ボサノヴァのリズムは、4拍子の中に独特のアクセントがあり、ジャズとは異なる独自の揺れがあります。このリズムを習得するためには、まずは基本的なパターンを繰り返し練習することが重要です。メトロノームを使って一定のテンポを保ちながら、右手のリズムパターンを体に染み込ませていきましょう。

コードチェンジのスムーズさ

「Felicidade」には、多くのジャズコードが含まれています。これらのコードは、通常のメジャーやマイナーコードとは異なり、指の配置が複雑です。まずはゆっくりとしたテンポで、各コードのフォームを正確に押さえる練習をします。その後、徐々にテンポを上げながら、スムーズにコードチェンジができるように練習します。

メロディの表現

ジョビンの曲は、メロディが非常に重要です。
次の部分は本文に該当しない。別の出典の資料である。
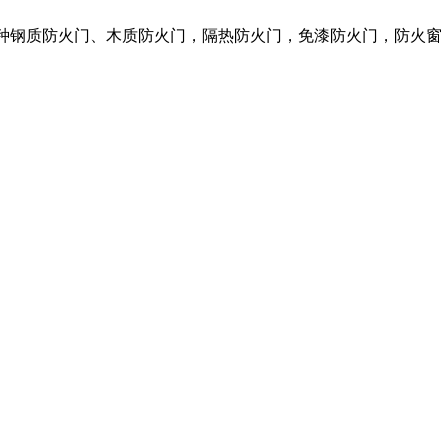
各种钢质防火门、木质防火门，隔热防火门，免漆防火门，防火窗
「Felicidade」でも、メロディラインを美しく表現することが求められます。ギターでメロディを弾く際には、指板上でのポジション移動をスムーズに行い、各音をクリアに出すことが重要です。また、メロディに感情を込めるために、ビブラートやスライドなどのテクニックを適切に使用しましょう。

4. 実際の演奏例とインスピレーション

有名なカバー演奏

「Felicidade」は、数多くのギタリストによってカバーされています。例えば、ジョアン・ジルベルトやパット・メセニーなどの演奏は、非常に参考になります。これらのアーティストの演奏を聴くことで、ボサノヴァのリズム感や表現方法を学ぶことができます。

自分なりのアレンジ

「Felicidade」は、ギタリストによって様々なアレンジが可能です。基本的なリズムとコード進行を習得したら、自分なりのアレンジを試みてみましょう。例えば、ソロギターでの演奏や、他の楽器とのデュオなど、様々なスタイルで挑戦することができます。

「Felicidade」は、ギタリストにとって技術的にも表現力的にもチャレンジングな曲です。しかし、その美しいメロディとリズムをマスターすることで、大きな達成感と演奏の喜びを得ることができます。ジョビンの音楽を通じて、ボサノヴァの魅力を存分に味わい、演奏の幅を広げていきましょう。